Ramazan ayının gelmesiyle davetler birbirini kovalıyor. Allah kabul etsin herkes kendi ayarındakileri davet ediyor. Aslında bir iftar vermek sofranda bir misafir bulundurmak bu mübarek ayda o kadar faziletli ki. Bunu kalemlerin tarifi mümkün değil. Buraya kadar iyi ama bir de madalyonun iç yüzüne baktığımızda bazı kamu kurumlarında kraldan ziyade kralcıların yüzünden bu mübarek günlerde yapılan sevaba, kırılan kalpler yüzünden katbekat daha fazla. Vebal sahibi (günah) olduğu görülüyor. Burada bunu ilgililerin bilgisi olur diye diz sevgili okurlarımızla paylaşmak istedim.
Bunu birkaç örnekle açıklayayım. Bir iftar davetinde gelen misafir geç kalmış olacak ki, ona kendi mevkiinde oturacak yer kalmamıştı. Ama üst düzey yetkililerin oturduğu yerde hem de birkaç tane yer vardı. Elinde tabakla o misafir sağa sola bakındı. Ben de olayı takip ediyordum. O tarafa doğru ilerledi, hemen oradaki görevliler ona el kol hareketi ile mani olmaya çalıştı. Oradaki en yetkili kişi eliyle o şahsı bırakın gelsin dediği halde onlar bir pencere önünde ayakta elindeki iftar tabağı ile iftar yaptırdılar.
Allah katında tüm insanlar eşit olduğu halde o oruçlu şahsı oraya oturtmaya layık görmediler. Birkaç hafız arkadaşımız da şahit oldu.
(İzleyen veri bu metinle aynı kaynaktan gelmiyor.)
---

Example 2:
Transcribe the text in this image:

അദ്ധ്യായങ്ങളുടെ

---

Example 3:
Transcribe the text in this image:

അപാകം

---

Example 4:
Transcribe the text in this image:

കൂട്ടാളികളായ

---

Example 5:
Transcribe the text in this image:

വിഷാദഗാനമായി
Ve çıkarken en yetkiliye ileriki yıllarda bir daha senin verdiğin davete gelmeyeceğiz diye durumu iletip, üzüntülü olarak ayrıldık.
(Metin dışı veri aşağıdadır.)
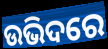
ଉଭିଦରେ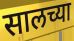
सालच्याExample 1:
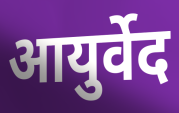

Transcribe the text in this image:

आयुर्वेद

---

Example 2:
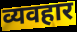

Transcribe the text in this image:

व्यवहार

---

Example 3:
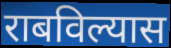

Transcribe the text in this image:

राबविल्यास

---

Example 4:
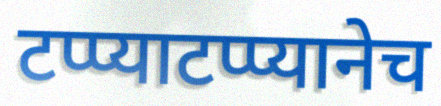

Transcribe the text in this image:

Bir başka konusu ise yine bir devlet kurumunda en üst makamca davet edilerek, orada birkaç arkadaşımızla iftardan evvel Türk tasavvuf musikisinden birkaç örnek sunmamız istenmişti.
Biz de çok sevdiğimiz bu bürokratın hatırına sırf Allah rızası için orada yarım saat evvel vararak (davet çok kalabalıktı) durumu alt kademe diye tarif ettiğimiz görevli arkadaşlara ilettik, onlar da bu en üst amirlerinin emrine rağmen biz bu işi ayarladık, böyle olacak diye bizim orada kalabalığa ilahilerden bir demet sunmamızı istemediler ve bunu duyan koro arkadaşlarımı sen kalırsan kal ama biz kalamayız diyerek iftara çok az bir süre kala orayı terk ettik. O günde çok yağmurlu bir gündü. Özellikle iftar veren belediyelerimizde başkanlarımızın emri ve talimatları, bu bürokratlar tarafından çoğu kez uygulanmıyor. Bu konuda da o sevgili kardeşlerimize şunu hatırlatayım; Bakın koca yunus bu konuda ne diyor?
Bir gönül yıktınız
Bu kıldığın namaz değil
Yetmiş iki millet dahi
Elin yüzün yumaz değil,
Ya işte böyle, bırakın iftar davetini yıllarca ibadet bile etsen duaların kabul olduğu o iftar saatinde bunun vebalini hiçbir diyetle ödeyemezsin görevli arkadaşım kırılan bir kalp bütün hayrını ve sevabını götürür.